Rapprocher l’argent des écoles : les effets pervers d’une fausse « bonne idée »

2016/09/27 | Par Johanne Pomerleau

L’auteure est présidente de la Fédération des professionnelles et professionnels de l’éducation du Québec (FPPE-CSQ)

Depuis quelques mois, beaucoup d’encre a coulé dans les journaux pour vanter les mérites d’une politique de financement des écoles qui rapprocherait les décisions des élèves : l’école serait, semble-t-il, la mieux placée pour décider des services nécessaires pour les élèves et devrait donc gérer les sommes qui y sont associées. De plus, les parents des élèves handicapés ou en trouble d’adaptation ou d’apprentissage (EHDAA) pourraient s’assurer que leur enfant obtienne les services auxquels il a droit. Cette idée peut sembler intéressante à première vue, mais l’est-elle vraiment? Ne serait-ce pas plutôt une façon de faire oublier le véritable enjeu, soit celui du sous-financement?

Bien sûr qu’il est important que les écoles soient mises à contribution pour déterminer les besoins des élèves, et ceci est déjà prévu à la Loi (article 96.20 de la LIP).
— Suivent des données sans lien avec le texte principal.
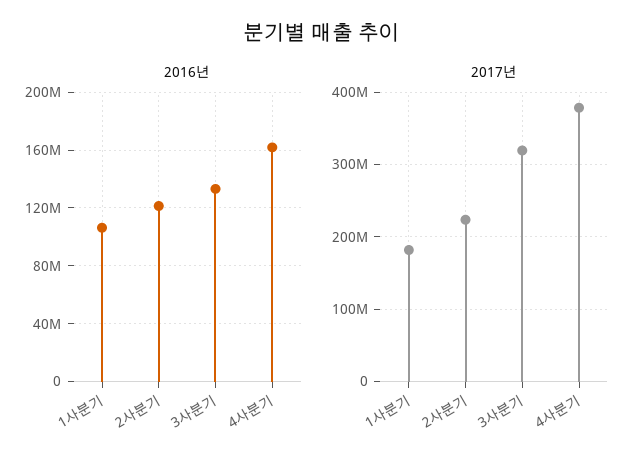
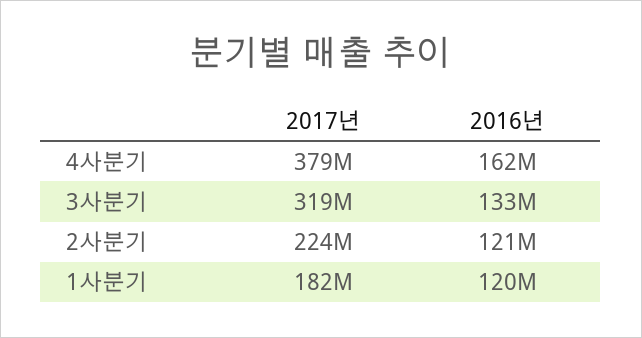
2016년, 1사분기: 105000000 -> 120000000

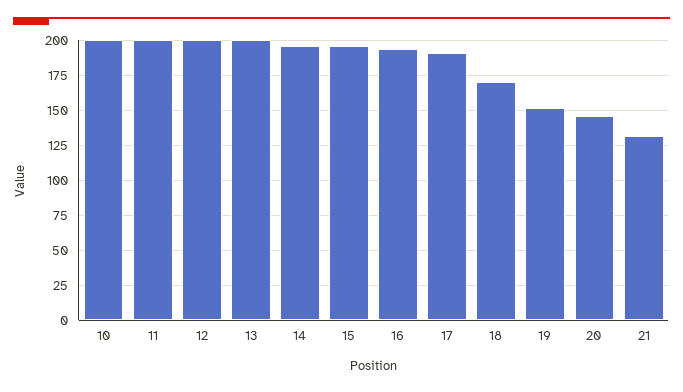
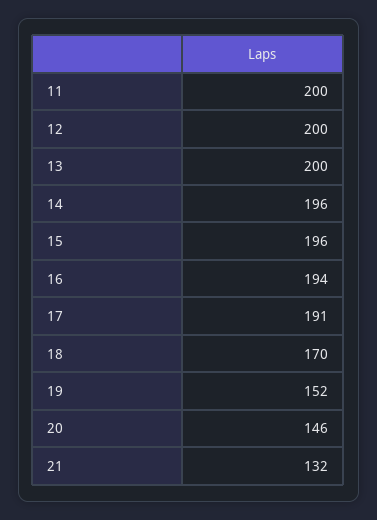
10: 200 -> none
La Commission scolaire a, quant à elle, le rôle d’embaucher les ressources et d’assurer la répartition équitable des services à l’ensemble des établissements scolaires de son territoire, Chaque élève, qu’il soit dans une petite école de campagne ou dans une grosse polyvalente, doit avoir accès au service dont il a besoin. Si les budgets sont décentralisés vers les établissements, il est illusoire de penser qu’une école de cent élèves aura les moyens d’offrir à la fois des services de psychologie, de psychoéducation, d’orthophonie, d’orthopédagogie, d’orientation scolaire, etc. Qu’arrivera-t-il au petit dysphasique (trouble grave de langage) qui se retrouvera dans une école ayant dû prioriser des services liés aux troubles du comportement et qui n’a pas de service en orthophonie?

On constate déjà des différences énormes dans le panier de service d’une commission scolaire à l’autre. Par exemple, certaines commissions scolaires ont un ratio d’un psychoéducateur pour environ 1000 élèves alors que d’autres ont un ratio d’une ressource pour environ 8000 élèves! Si un tel écart est injustifiable, imaginons maintenant quelle sera la situation si la gestion du niveau de service revient à chaque école.
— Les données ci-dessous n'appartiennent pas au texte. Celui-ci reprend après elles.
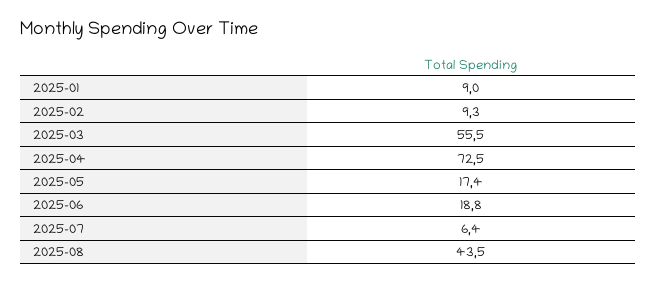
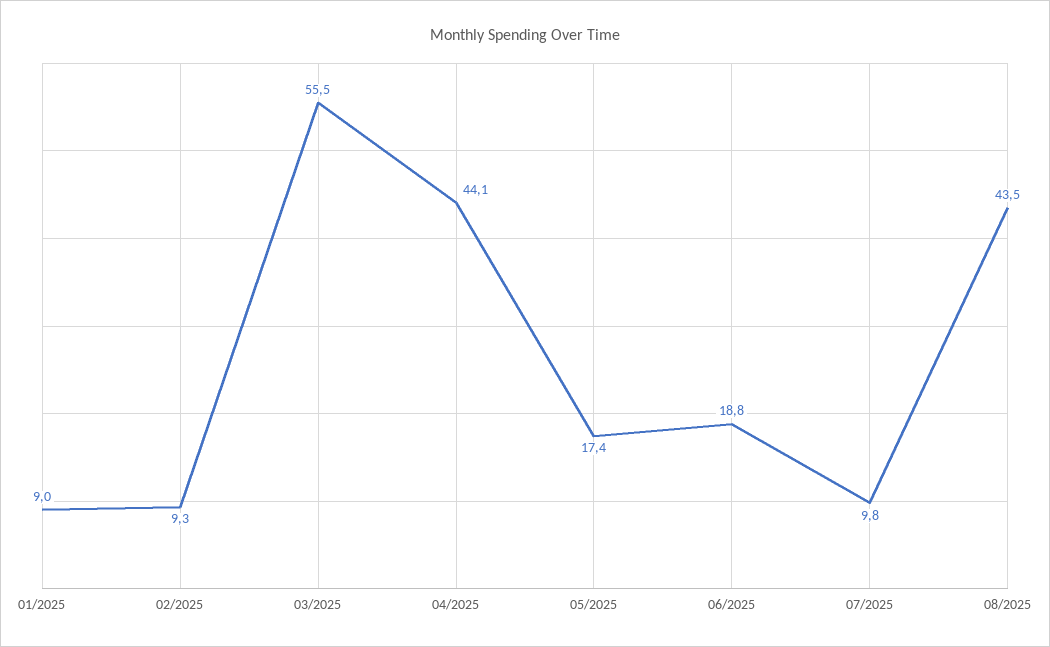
2025-04: 72.5 -> 44.1
2025-07: 6.4 -> 9.8

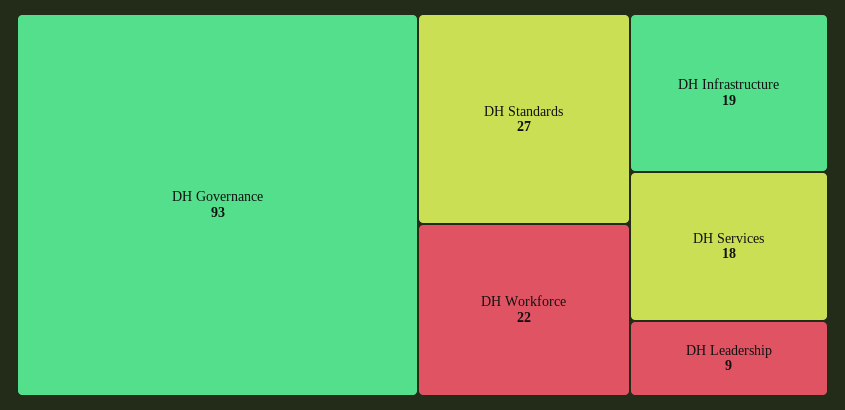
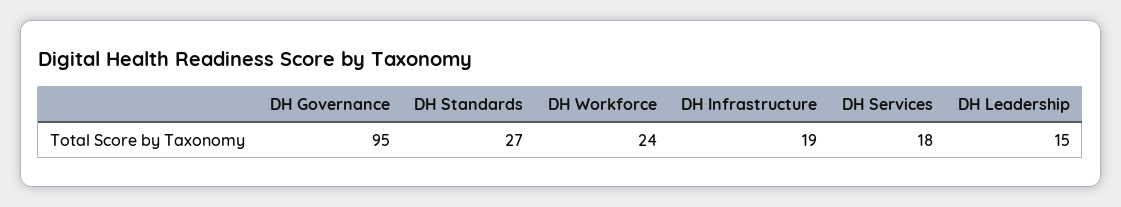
DH Governance: 93 -> 95
DH Workforce: 22 -> 24
DH Leadership: 9 -> 15

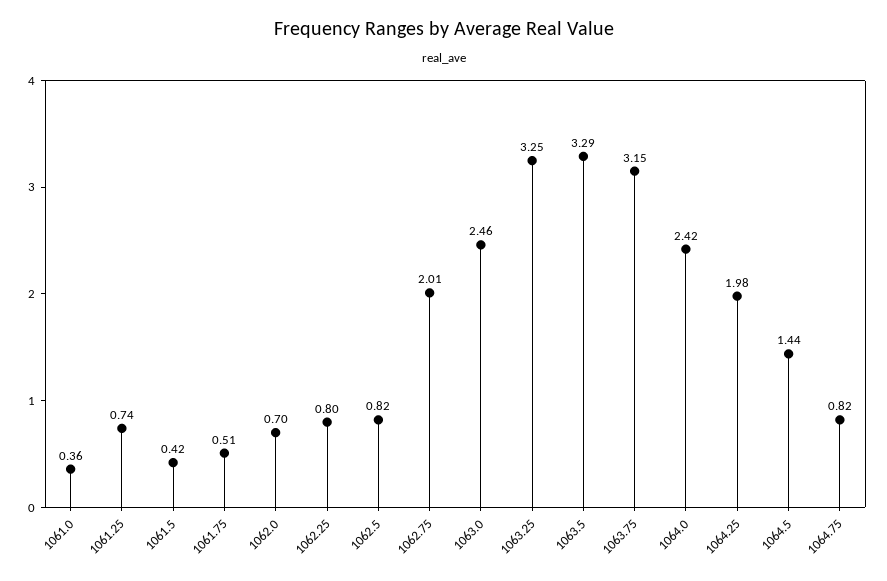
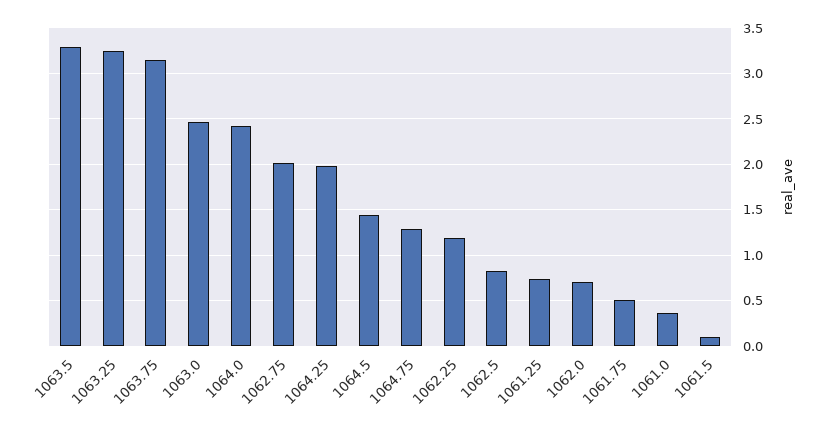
1061.5: 0.42 -> 0.1
1062.25: 0.8 -> 1.2
1064.75: 0.82 -> 1.3

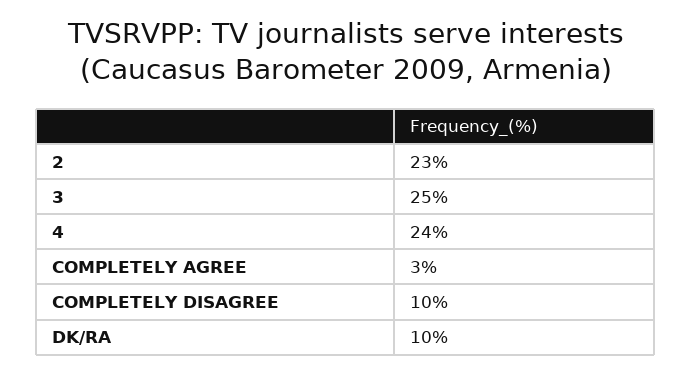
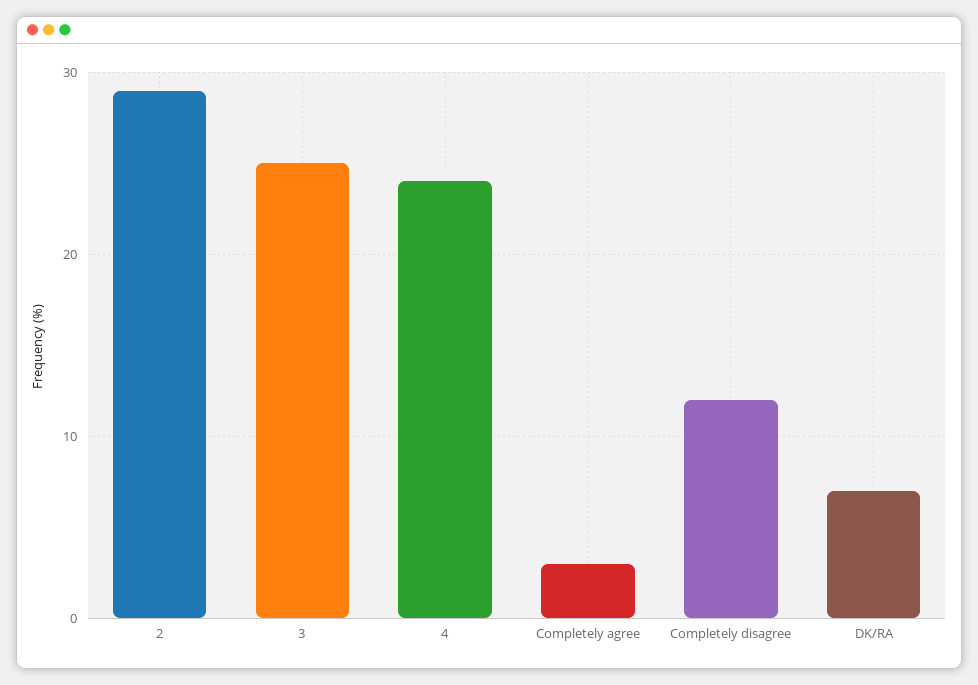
2: 23 -> 29
COMPLETELY DISAGREE: 10 -> 12
DK/RA: 10 -> 7

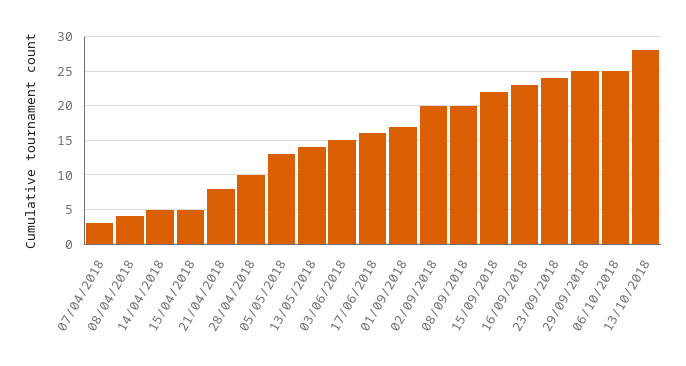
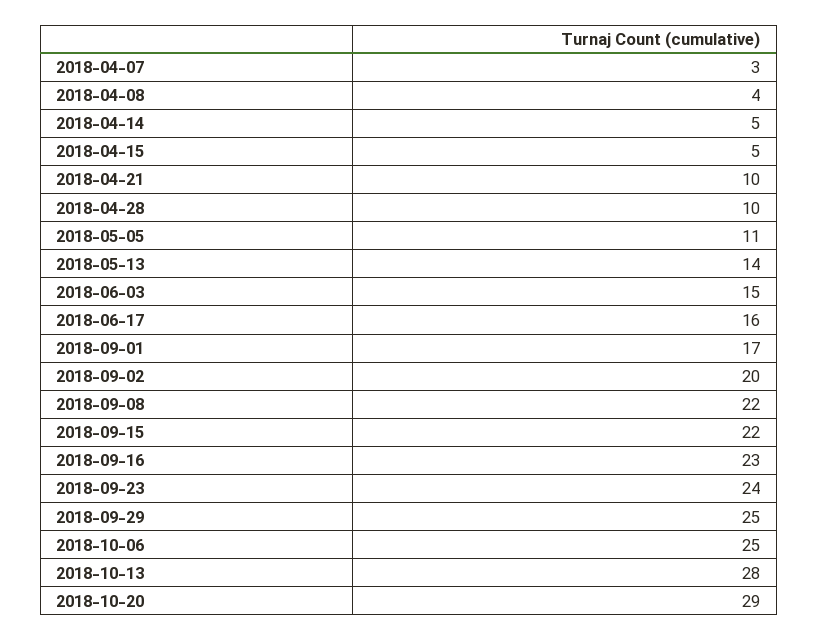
21/04/2018: 8 -> 10
05/05/2018: 13 -> 11
08/09/2018: 20 -> 22
2018-10-20: none -> 29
Tout le monde s’accorde sur l’importance de dépister et intervenir de façon précoce. Malheureusement on constate, dans plusieurs commissions scolaires, que seuls les élèves ayant une « cote » EHDAA ont droit à des services professionnels et encore, ces services sont généralement insuffisants. Qu’en est-il des enfants à risque, ceux qui ne rentrent pas dans une petite case? Trop souvent, leur petit problème se transforme en retard d’apprentissage et devient suffisamment grave pour finalement obtenir des services. Bravo pour l’intervention précoce!

Si on veut réellement s’assurer que tous les élèves obtiennent rapidement les services dont ils ont besoin, il faut organiser des procédures de dépistage et d’intervention précoce de façon structurée, concertée et centralisée. Il en va de même pour les services qui doivent être accessibles à tous les élèves comme l’orientation, l’animation à la vie spirituelle et à l’engagement communautaire.

Comment pourrons-nous nous assurer que nos enfants, au Québec, auront droit à des services équivalents et suffisants quelle que soit l’école dans laquelle ils se trouvent? Quand la tarte n’est pas assez grosse, même si on la divise en petits morceaux, elle reste trop petite! Commençons donc par rééquilibrer l’offre de services d’une commission scolaire à l’autre par le biais d’un ajout de ressources, regardons ce que la recherche dit sur la prévalence des troubles et handicaps et regardons les modèles de dépistage et d’intervention précoce ayant fait leurs preuves. Donnons-nous, au Québec, une vision cohérente et équitable des services en tenant compte de la défavorisation. Et surtout, finançons les services en conséquence!